ALLEN: Search and rescue teams are now at the crash site. It is just 34 nautical miles from Jakarta. This was just a one-hour flight too. But 178 adult passengers, two infants, one child and eight crew members were on board. We'll continue to bring you information as we get it.
Well, it has been a very difficult week in the United States. The country is mourning the victims of what has been called the deadliest attack on the U.S. Jewish community, ever.
VANIER: And here's how people are remembering those killed in the Pittsburgh synagogue shooting.
UNIDENTIFIED FEMALE: The first name I heard was Cecil Rosenthal. Cecil was beautiful man with special needs, but I remember from when I was growing up in Pittsburgh, we attended the same congregation, and he was always just a sweet, sweet gentle soul that was friendly to everybody.
UNIDENTIFIED FEMALE: Dr. Jerry was just somebody who, when you see him, your eyes light up.
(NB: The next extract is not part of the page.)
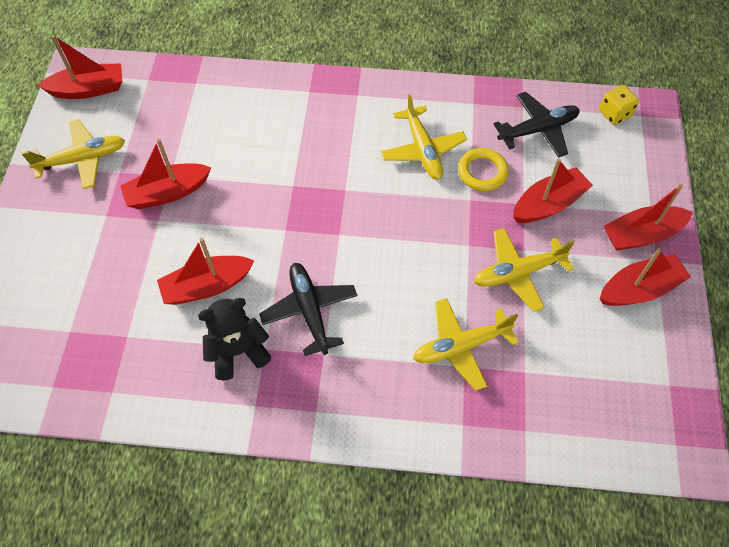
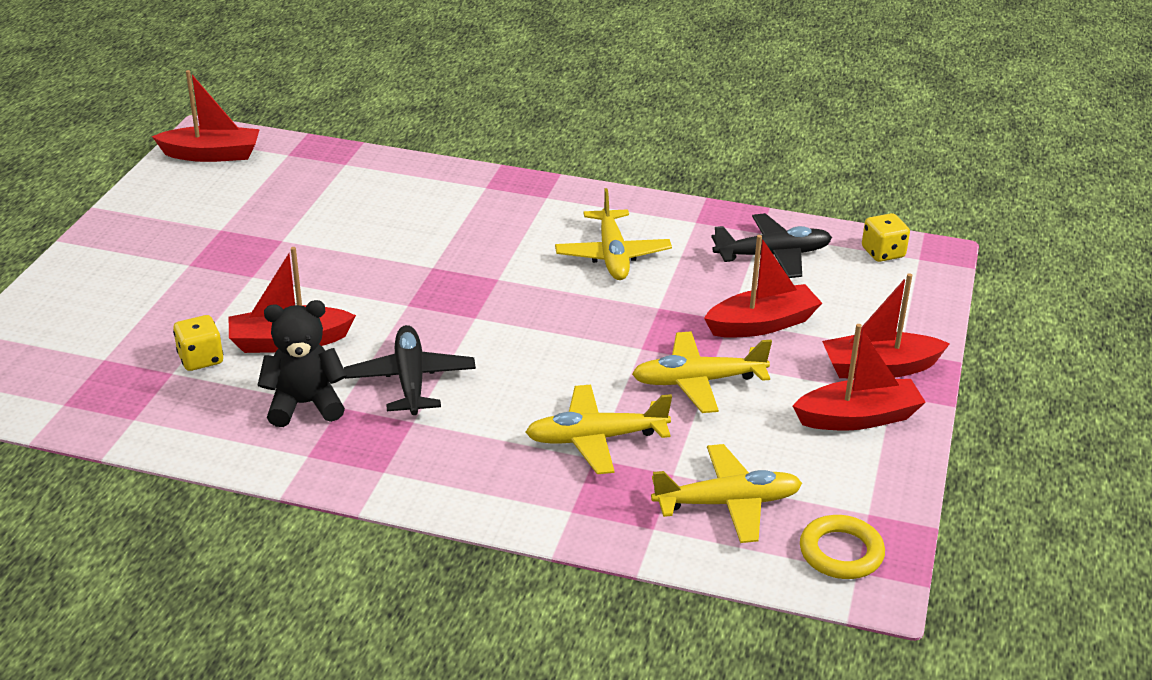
camera: 10 degrees right, 25 degrees down
(82, 159) = (180, 213): yellow plane -> yellow plane (728, 503)
(145, 317) = (201, 359): none -> yellow dice
(167, 193) = (272, 254): red boat -> none
(482, 172) = (684, 284): yellow ring -> yellow ring (841, 552)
UNIDENTIFIED FEMALE: And he's gone.
UNIDENTIFIED FEMALE: And he's gone.
UNIDENTIFIED FEMALE: I think everyone will remember October 27th. I think that's going to be a -- that's going to be a date that's etched in everybody's mind. But, I think that Squirrel Hill is strong and we're going to remain that way.
UNIDENTIFIED FEMALE: The victims need to be talked about, a lot. They can't talk for themselves anymore and their families may not have the words. The victims can't ever leave our hearts.
VANIER: As it happens, one of Pittsburgh's favorite sons was the late Fred Rogers, the beloved children's show host.
ALLEN: Saturday's horrific shooting took place in Squirrel Hill which was literally Mr. Rogers neighborhood. For our international audience, this children's program epitomized neighbor helping neighbor for a generation of American youth, watching T.V.
So, before we end our program, we leave you with the words of Mr. Rogers, about how to cope with tragedy.
(BEGIN VIDEO CLIP)
FRED ROGERS, T.V. PERSONALITY: When I was a little boy and something bad happened in the news, my mother would tell me to look for the helpers. You'll always find people helping, she would say. And I found that that's true.